Lampertheim

Insektenplage Lampertheimer leiden unter stechlustigen Schnaken / Nicht nur die Nachtruhe ist getrübt

Kleine Biester – großer Ärger

Archivartikel

Lampertheim.Arbeiten im Garten, Relaxen auf der Terrasse oder ein Fest in Wassernähe veranstalten: Die Freude am Sommer ist derzeit in Lampertheim getrübt. Viele Spargelstädter klagen über die Schnakenplage, nur wenige scheinen abgehärtet zu sein. Nicht nur ein abendlicher Aufenthalt im Freien ist kaum möglich, auch tagsüber flieht so mancher Bewohner aus seinem Garten.

Mittel gegen die tag- und nachtaktiven Biester sind heiß begehrt: ob Schnakenfenster oder Sprays zum Auftragen auf die Haut. Auch nachts werden die Plagegeister verflucht, wenn sie nervtötend sirren und den Schlafenden stechlustig angreifen. Dann ist es erst einmal vorbei mit der Nachtruhe, und die Jagd auf das stechende Monster beginnt. Noch dazu stellen sich an der Einstichstelle bald Juckreiz und Schwellung ein. Gabriele Gilbers wohnt in der Nähe des Schulzentrums und sagt über die nervigen Biester: „Ich habe im Umfeld auch tagsüber jede Menge Schnaken, das feuchtwarme Wetter gefällt den Insekten.“

Sie betritt ihren Garten nur, nachdem sie sich mit Anti-Mückenmittel eingeschmiert hat. Sie vermeidet vor allem, in die Nähe von Sträuchern zu kommen. Denn sie weiß, Schnaken fliegen meistens nicht weit über freie Flächen, sondern sitzen im Gebüsch und warten auf ihre Opfer.

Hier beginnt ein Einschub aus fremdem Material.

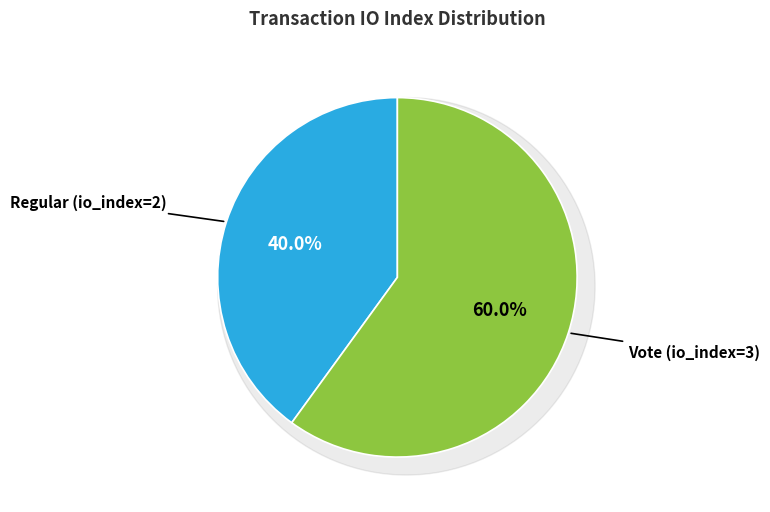

To the nearest percent, what is the combined percentage of Vote (io_index=3) and Regular (io_index=2)?

100%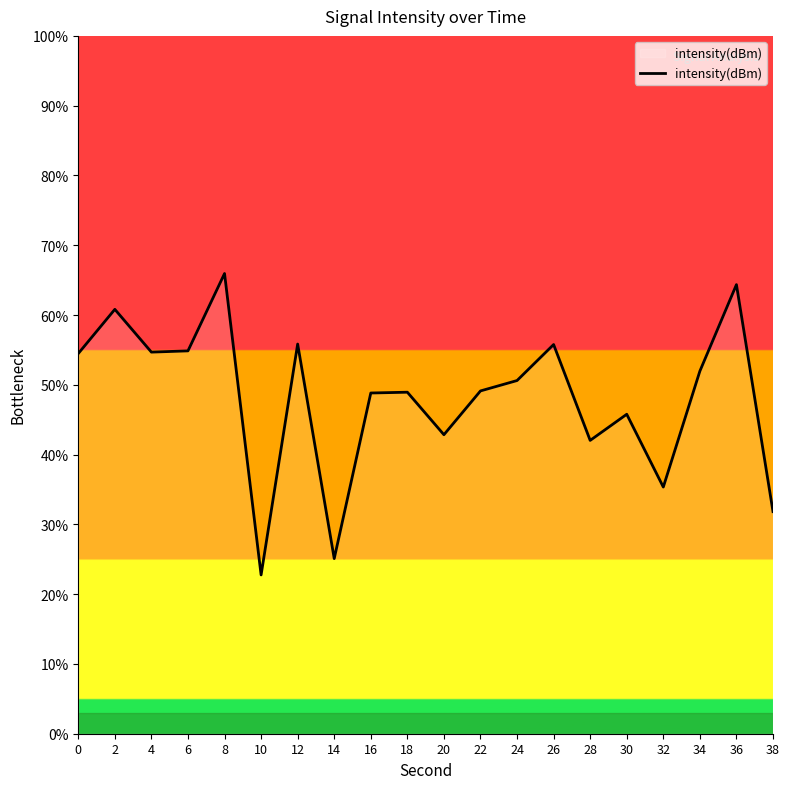

List the labels in order of value, largest first.

8, 36, 2, 12, 26, 6, 4, 0, 34, 24, 22, 18, 16, 30, 20, 28, 32, 38, 14, 10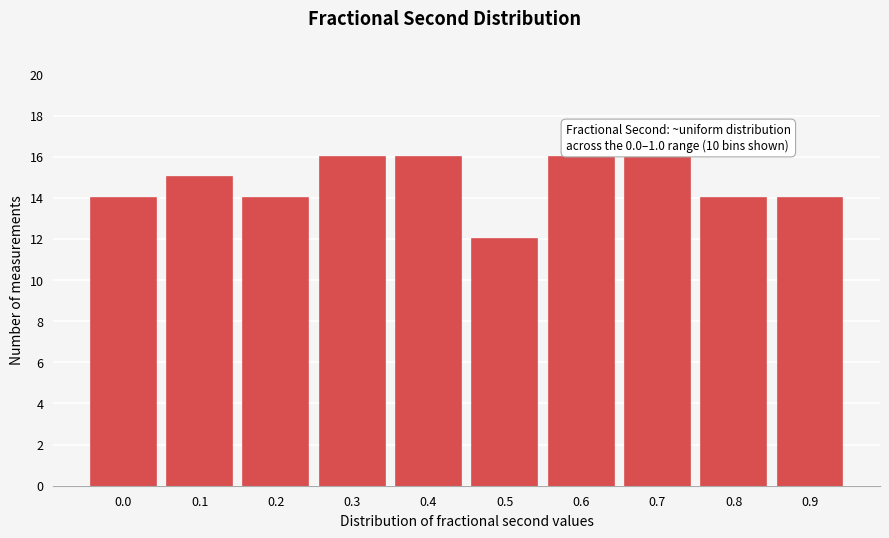

Reading left to right, extract all data points from this chart.

14	15	14	16	16	12	16	16	14	14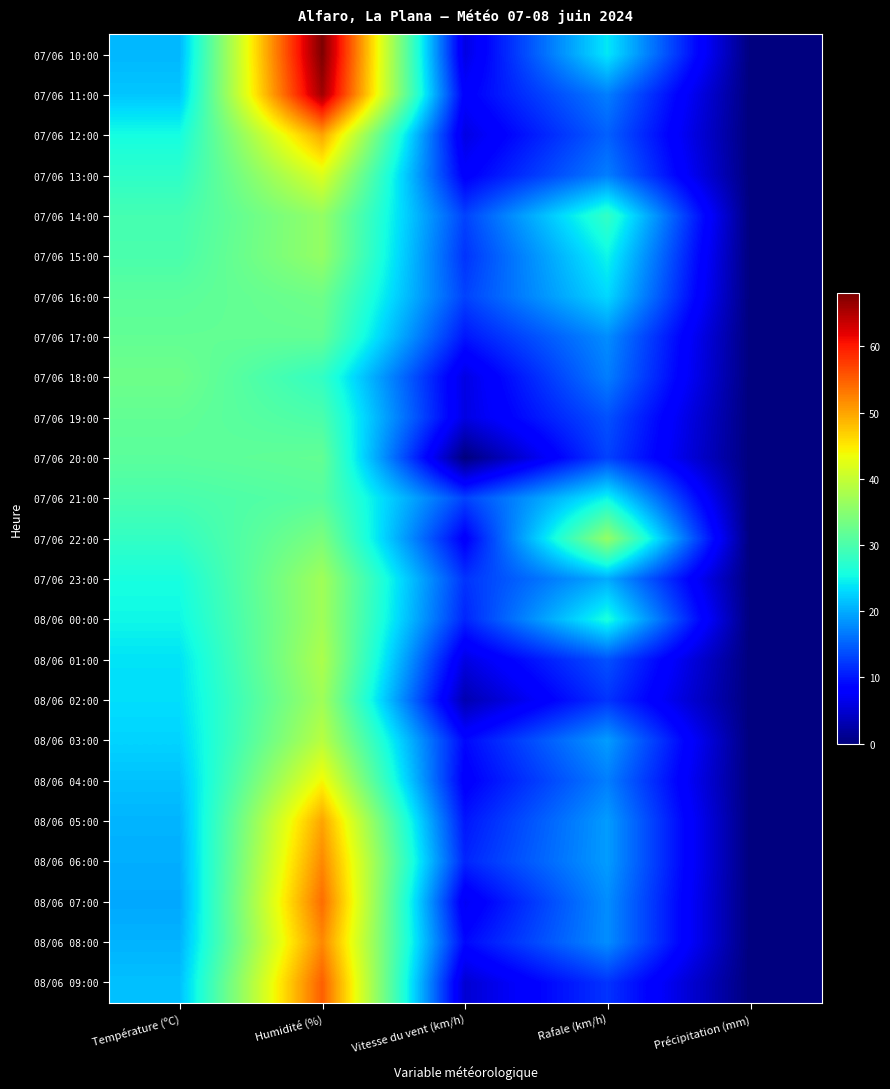

Rank the series by their maximum value, from highest to lowest.

07/06 10:00, 07/06 11:00, 08/06 09:00, 08/06 07:00, 08/06 06:00, 08/06 08:00, 07/06 12:00, 08/06 05:00, 08/06 04:00, 07/06 13:00, 08/06 03:00, 08/06 01:00, 07/06 23:00, 08/06 00:00, 08/06 02:00, 07/06 14:00, 07/06 15:00, 07/06 22:00, 07/06 16:00, 07/06 18:00, 07/06 17:00, 07/06 20:00, 07/06 19:00, 07/06 21:00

Sofort sind sie dann auch da, um Menschen zu piesacken. „Ich mache zum Lüften nur die Fenster auf, an denen ein Schnakengitter ist“, erklärt Gilbers: „Aber sobald ich die Haustüre öffne, ist sofort eine Stechmücke drin.“

Auch Erika Kögel klagt über eine Vielzahl der lästigen Viecher. Sie wohnt unweit der Biedensand-Bäder. „Ich habe als Schutz an allen Fenstern im Haus Fliegengitter. Allerdings muss ich aufpassen, wenn ich die Haustüre aufmache. Denn die Biester drücken sich draußen überall rum“, sagt Kögel und schimpft: „Am Nachmittag bin ich raus auf die Terrasse, um meine Pflanzen zu gießen. Ich war ruck-zuck wieder drin. Innerhalb von drei Minuten waren rund 30 Schnaken um mich herum.“

Bloß nicht stehen bleiben

Rosemarie Münch geht gerne auf dem Althreindamm spazieren. Dort halte sich ein Schnakenübergriff noch in Grenzen. Zu Hause hält sie sich die Stechmücken mit Insektenschutz an den Fenstern fern. „Wo ein Lüftchen weht, geht es gerade noch, aber man darf nicht stehen bleiben. Da kommen die Schnaken angeflogen“, sagt eine Frau, die mit einer Gruppe Walkerinnen im Lampertheimer Wald sportlich unterwegs war. Die Frauen flüchten in ihre parkenden Autos und sagen kurzerhand ihren geplanten Grillabend im Garten ab. „Wir sind eigentlich täglich auf dem Biedensand mit unserer Hündin Maya unterwegs“, erklärt Jutta Lauzait: „Aber derzeit sind solche Ausflüge fast unmöglich. Wir wurden von Schnaken übelst angegriffen, und unsere Hündin bekommt durch die Schnakenstiche am ganzen Körper Pusteln. Deshalb meiden wir jetzt das Naturschutzgebiet. Aber auch in der Stadt kann man ab den Abendstunden nicht mehr draußen sitzen.“

Auch wenn die Hubschrauber der Kommunalen Arbeitsgemeinschaft zur Bekämpfung der Schnakenplage (KABS) defekt gewesen seien, hätten sich die Schnakenbekämpfer ein Fluggerät ausleihen können, um gegen die Schnakenlarven vorgehen zu können, meint Jutta Lauzait. Viele Spargelstädter seien über das Nichtstun verärgert.

Walter Seelinger, der Sprecher der Lampertheimer Ärzteschaft, bestätigt, dass sich in diesen Wochen mehr Patienten mit Schnakenstichen in der Hausarzt-Praxis behandeln lassen.